South Beach, SOMA, Nob Hill, and Pacific Heights were all passed by until we found ourselves in Fort Mason again after all these years. Five years since that year that refused to be a year, 2015. We reached the gorgeous green in front of Fort Mason before the steps that lead many an awestruck man down to the old Naval Base turned shops, restaurants, and theater. The greatest snapshot she grabbed was of the Golden Gate Bridge off in the distance, Northwest of us: pink sunset overhead, windswept eucalyptus trees below. Few things look more Californian, more San Franciscan. My heritage, my gorgeous heritage in a snapshot. Celine appeared to reach a kind of resolve from her madness in that moment.
But then we descended from the vista point of the green, down the storied steps, and she stopped and stared at me with all-knowing, all-seeing eyes and told me something that cut to my bones.
“You’re going to marry someone else Arthur. I just know it.”
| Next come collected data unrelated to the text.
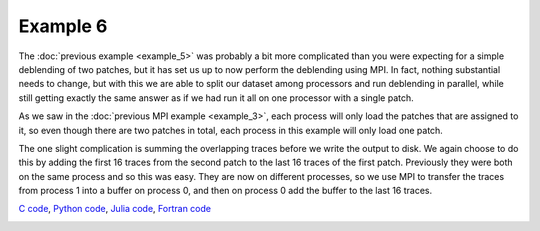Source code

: Example 6
=========

The :doc:`previous example <example_5>` was probably a bit more complicated than you were expecting for a simple deblending of two patches, but it has set us up to now perform the deblending using MPI. In fact, nothing substantial needs to change, but with this we are able to split our dataset among processors and run deblending in parallel, while still getting exactly the same answer as if we had run it all on one processor with a single patch.

As we saw in the :doc:`previous MPI example <example_3>`, each process will only load the patches that are assigned to it, so even though there are two patches in total, each process in this example will only load one patch.

The one slight complication is summing the overlapping traces before we write the output to disk. We again choose to do this by adding the first 16 traces from the second patch to the last 16 traces of the first patch. Previously they were both on the same process and so this was easy. They are now on different processes, so we use MPI to transfer the traces from process 1 into a buffer on process 0, and then on process 0 add the buffer to the last 16 traces.

`C code <https://github/com/ar4/agdeblend/blob/master/examples/example_6.c>`_, `Python code <https://github/com/ar4/agdeblend/blob/master/examples/example_6.py>`_, `Julia code <https://github/com/ar4/agdeblend/blob/master/examples/example_6.jl>`_, `Fortran code <https://github/com/ar4/agdeblend/blob/master/examples/example_6.F90>`_

.. image:: example_6.jpg
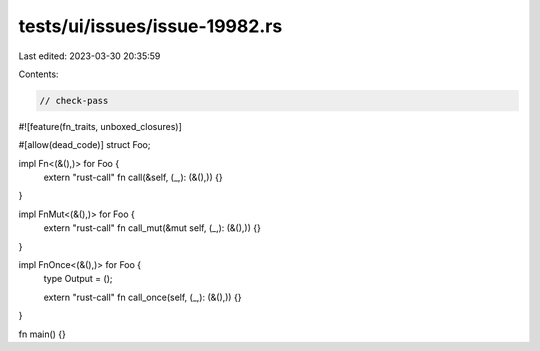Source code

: tests/ui/issues/issue-19982.rs
==============================

Last edited: 2023-03-30 20:35:59

Contents:

.. code-block:: rs

    // check-pass

#![feature(fn_traits, unboxed_closures)]

#[allow(dead_code)]
struct Foo;

impl Fn<(&(),)> for Foo {
    extern "rust-call" fn call(&self, (_,): (&(),)) {}
}

impl FnMut<(&(),)> for Foo {
    extern "rust-call" fn call_mut(&mut self, (_,): (&(),)) {}
}

impl FnOnce<(&(),)> for Foo {
    type Output = ();

    extern "rust-call" fn call_once(self, (_,): (&(),)) {}
}

fn main() {}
A vague image of a lovely brunette woman flashed through my psyche.
I flinched.
I gripped my stubbornness with rehearsed, robotic zeal.
“Celine, stop saying things like this. I’m not going to marry someone else.”
Celine softly smiled, grinning to herself looking down at her feet for a moment before looking back with that all-knowing gaze.
“Yes you will Arthur. I know. I just know.”
“You don’t know anything, stop this nonsense. I’m not going to marry someone else. I’m going to marry you.”
“I don’t know Arthur…”
“But I know,” I protested, walking up to her and embracing her, hoping to smother her latest protest that was far more real than a prior manic episode.
“Should we keep walking to the Marina?” I asked.
“I don’t know, I’m getting quite cold. I’d like to have dinner now.”
I had no strength in me left to walk down this dead road. To go back to a restaurant where we shared nothing but an appetizer and a sad conversation.